ESTRATEGIAS DE RESTAURACIÓN EN EL SIGLO XXI

Frente al nihilismo de "ni Dios, ni amo, ni marido, ni partido", nuestra respuesta no es un contra el eslogan vacío, sino una forma de vida que sea, por sí misma, una evidencia de la Verdad.
1. La "Guerra de las Palabras": recuperar el lenguaje
La ideología de género y el feminismo radical han ganado terreno colonizando el diccionario. El primer paso de la resistencia es negarse a usar sus eufemismos.
Acción: Llamar a las cosas por su nombre. Hablar de maternidad frente a "gestación", de familia frente a "unidades de convivencia", y de pecado frente a "errores sistémicos". Recuperar el lenguaje es recuperar el dominio sobre la realidad.
2. La Apología de la Jerarquía y el Orden
Si la consigna odia al "amo" y al "marido", el laico tradicional debe dar testimonio de la belleza de la autoridad Justa y la cabeza de Familia.
Acción: El hombre debe asumir su papel de protector y guía espiritual (pater familias), no como un tirano, sino como quien da la vida por los suyos. La mujer, por su parte, ejerce la autoridad del corazón y la sabiduría del hogar. Un matrimonio católico sólido es el mayor insulto para la ideología del 8M.
3. La "Pequeña Iglesia": el Hogar como Fortaleza
Si el muro del convento fue profanado, el muro de tu hogar debe ser sagrado. Ante el rechazo al "partido" y a la comunidad, el laico debe fortalecer sus redes naturales.

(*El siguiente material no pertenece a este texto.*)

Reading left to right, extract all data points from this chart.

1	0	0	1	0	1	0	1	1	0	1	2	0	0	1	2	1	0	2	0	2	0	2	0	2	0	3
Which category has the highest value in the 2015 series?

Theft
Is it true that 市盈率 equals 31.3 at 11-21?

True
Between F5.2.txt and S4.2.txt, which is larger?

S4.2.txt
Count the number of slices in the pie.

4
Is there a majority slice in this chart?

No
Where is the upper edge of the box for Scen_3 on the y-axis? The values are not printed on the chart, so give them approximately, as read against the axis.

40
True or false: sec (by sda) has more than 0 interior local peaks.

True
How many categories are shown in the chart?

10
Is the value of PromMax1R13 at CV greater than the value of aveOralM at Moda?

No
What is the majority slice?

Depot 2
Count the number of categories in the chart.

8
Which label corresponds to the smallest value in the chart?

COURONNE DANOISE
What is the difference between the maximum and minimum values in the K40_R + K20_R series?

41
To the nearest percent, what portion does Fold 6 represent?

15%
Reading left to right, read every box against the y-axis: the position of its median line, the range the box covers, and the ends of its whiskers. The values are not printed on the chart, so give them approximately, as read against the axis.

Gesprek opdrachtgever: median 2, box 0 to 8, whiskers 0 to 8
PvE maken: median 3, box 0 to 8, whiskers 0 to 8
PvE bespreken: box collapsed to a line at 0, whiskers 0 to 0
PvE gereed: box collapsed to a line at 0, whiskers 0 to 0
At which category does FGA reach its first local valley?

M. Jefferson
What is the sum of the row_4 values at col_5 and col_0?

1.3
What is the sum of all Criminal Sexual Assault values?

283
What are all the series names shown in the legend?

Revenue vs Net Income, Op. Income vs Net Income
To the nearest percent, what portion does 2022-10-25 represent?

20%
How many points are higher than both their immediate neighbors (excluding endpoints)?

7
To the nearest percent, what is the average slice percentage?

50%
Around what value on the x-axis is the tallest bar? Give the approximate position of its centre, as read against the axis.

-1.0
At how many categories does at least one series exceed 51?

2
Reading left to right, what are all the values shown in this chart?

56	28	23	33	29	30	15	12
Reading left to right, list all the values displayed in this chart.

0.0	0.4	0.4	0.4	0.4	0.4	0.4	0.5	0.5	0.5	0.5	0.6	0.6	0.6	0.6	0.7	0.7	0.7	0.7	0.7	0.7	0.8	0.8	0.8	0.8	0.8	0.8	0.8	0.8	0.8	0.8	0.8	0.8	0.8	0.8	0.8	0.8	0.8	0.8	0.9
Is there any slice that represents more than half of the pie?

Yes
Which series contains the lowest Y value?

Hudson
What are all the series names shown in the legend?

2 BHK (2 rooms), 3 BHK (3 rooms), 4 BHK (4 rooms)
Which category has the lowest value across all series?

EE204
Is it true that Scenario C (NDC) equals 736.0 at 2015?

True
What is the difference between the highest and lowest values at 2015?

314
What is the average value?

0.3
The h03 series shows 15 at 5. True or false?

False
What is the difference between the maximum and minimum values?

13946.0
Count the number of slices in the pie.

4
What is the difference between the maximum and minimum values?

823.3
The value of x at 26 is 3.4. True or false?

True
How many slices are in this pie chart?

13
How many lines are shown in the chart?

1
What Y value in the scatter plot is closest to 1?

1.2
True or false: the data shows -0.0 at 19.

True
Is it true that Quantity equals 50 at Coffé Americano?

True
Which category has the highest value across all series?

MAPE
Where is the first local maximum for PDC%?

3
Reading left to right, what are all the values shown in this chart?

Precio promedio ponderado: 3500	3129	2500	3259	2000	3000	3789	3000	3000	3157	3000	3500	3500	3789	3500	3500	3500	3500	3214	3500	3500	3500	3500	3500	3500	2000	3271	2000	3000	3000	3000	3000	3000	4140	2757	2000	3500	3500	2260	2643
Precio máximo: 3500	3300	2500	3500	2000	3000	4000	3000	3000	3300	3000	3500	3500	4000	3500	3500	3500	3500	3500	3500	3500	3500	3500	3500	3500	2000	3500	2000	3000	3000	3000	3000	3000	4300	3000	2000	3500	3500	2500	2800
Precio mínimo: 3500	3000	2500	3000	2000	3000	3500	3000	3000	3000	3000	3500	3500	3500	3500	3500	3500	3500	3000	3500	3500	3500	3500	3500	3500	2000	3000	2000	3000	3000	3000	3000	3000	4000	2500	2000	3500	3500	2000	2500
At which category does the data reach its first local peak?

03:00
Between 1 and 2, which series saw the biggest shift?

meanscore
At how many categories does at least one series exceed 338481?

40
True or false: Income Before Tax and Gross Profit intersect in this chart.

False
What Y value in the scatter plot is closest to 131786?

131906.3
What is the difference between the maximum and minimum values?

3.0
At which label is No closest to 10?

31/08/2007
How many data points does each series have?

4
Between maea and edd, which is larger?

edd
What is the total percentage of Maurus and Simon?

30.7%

Acción: Convertir la casa en un centro de liturgia doméstica. Rezar el Rosario en familia, celebrar los tiempos litúrgicos y, sobre todo, educar a los hijos en la desobediencia a las modas del mundo. Si el Estado intenta adoctrinar, el padre tiene el deber primordial de ser el primer catequista.
4. La Caridad intelectual y la candorosa firmeza
Las ideologías son peligrosas porque apelan a sentimientos de justicia herida. Debemos tratar a las personas con Caridad, pero a las ideas con severidad.
Acción: No caer en la trampa del sentimentalismo. Frente a la consigna emocional, responder con la doctrina clara. Como decíamos: la ideología es un arma, y el escudo es la formación. Un católico que conoce su fe no es vulnerable a la propaganda.
Conclusión del Ciclo de Análisis
Hemos pasado de la consigna en el muro a la raíz ideológica, y finalmente a la trinchera del hogar. Esa pintada en el convento no es el fin del camino, sino una llamada de atención para despertar del letargo. El mundo dice "ni Dios", nosotros respondemos: "¡Viva Cristo Rey!". El mundo dice: "ni marido", nosotros decimos: "¡Bendito sea el Matrimonio!".